The very weather-beaten arm of her
mother goes over her left shoulder and there are the very small weather-beaten hands of the child, who is about five or six,
clinging on to this one piece of security that she has, which is the weather-beaten hand of her mother.
The mother
is not in the image, she's in the background. But then slightly further in the background you see the other hands of her brothers
and sisters as they wait in this village.
By Marcus Bleasdale
Tragedy in Oklahoma [1995]
The fireman has taken the time to remove
his gloves before receiving this infant from the policeman.
Anyone who knows anything about firefighters know that
their gloves are very rough and abrasive and to remove these is like saying I want to make sure that I am as gentle and as
compassionate as I can be with this infant that I don't know is dead or alive.
The fireman is just cradling this
infant with the utmost compassion and caring.
He is looking down at her with this longing, almost to say with his
eyes: "It's going to be OK, if there's anything I can do I want to try to help you."

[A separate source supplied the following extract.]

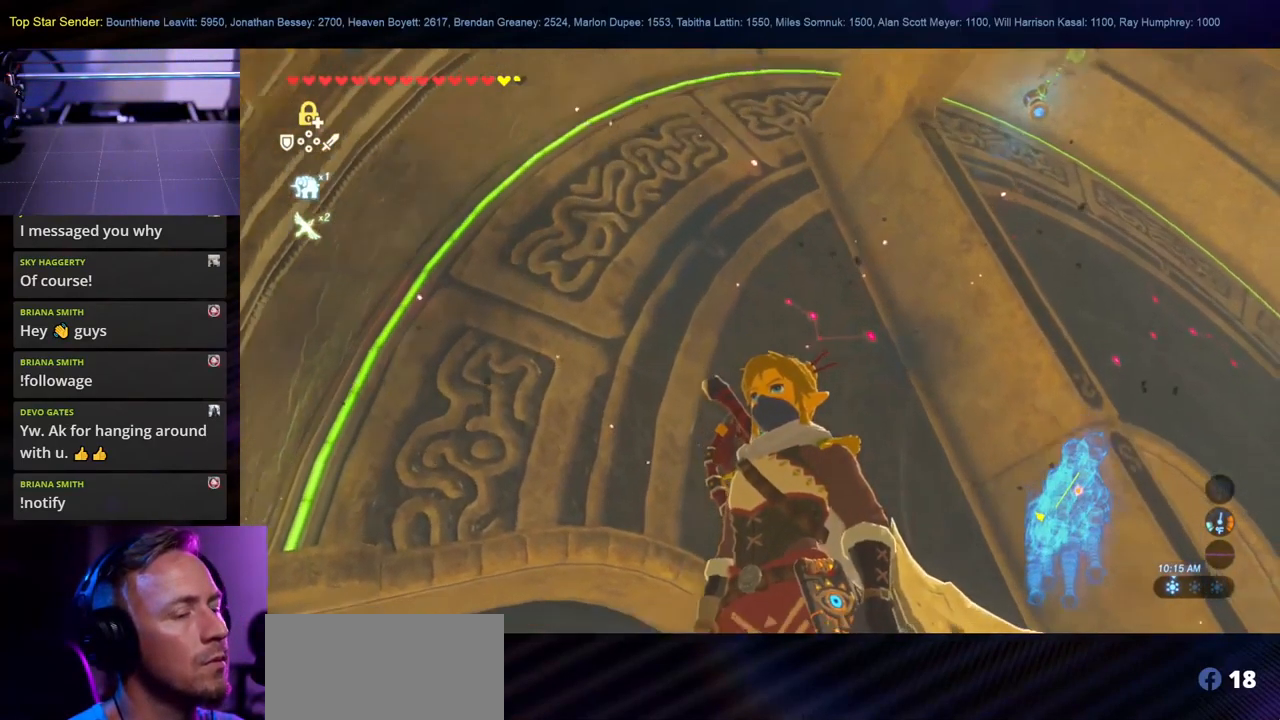
{"buttons": [], "left_stick": "center", "right_stick": "down", "events": []}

He doesn't know that she has
already passed away.
By Chris Porter
How Life Begins [1965]
In 1957 he began taking pictures with an endoscope,
an instrument that can see inside a body cavity, but when Lennart Nilsson presented the rewards of his work to LIFE's editors
several years later, they demanded that witnesses confirm that they were seeing what they thought they were seeing. Finally
convinced, they published a cover story in 1965 that went on for 16 pages, and it created a sensation. Then, and over the
intervening years, Nilsson's painstakingly made pictures informed how humanity feels about . . . well, humanity. They also
were appropriated for purposes that Nilsson never intended. Nearly as soon as the 1965 portfolio appeared in LIFE, images
from it were enlarged by right-to-life activists and pasted to placards.
By Lennart Nilsson
First Flight [1903]
December 17, 1903 was the day humanity spread
its wings and rose above the ground - for 12 seconds at first and by the end of the day for almost a minute - but it was a
major breakthrough. Orville and Wilbur Wright, two bicycle mechanics from Ohio, are the pioneers of aviations, and although
this first flight occurred so late in history, the ulterior development was exponential.
By John T. Daniels
Earthrise [1968]
The late adventure photographer Galen Rowell
called it "the most influential environmental photograph ever taken." Captured on Christmas Eve, 1968, near the end of one
of the most tumultuous years the U.S. had ever known, the Earthrise photograph inspired contemplation of our fragile existence
and our place in the cosmos. For years, Frank Borman and Bill Anders of the Apollo 8 mission each thought that he was the
one who took the picture. An investigation of two rolls of film seemed to prove Borman had taken an earlier, black-and-white
frame, and the iconic color photograph, which later graced a U.S. postage stamp and several book covers, was by Anders.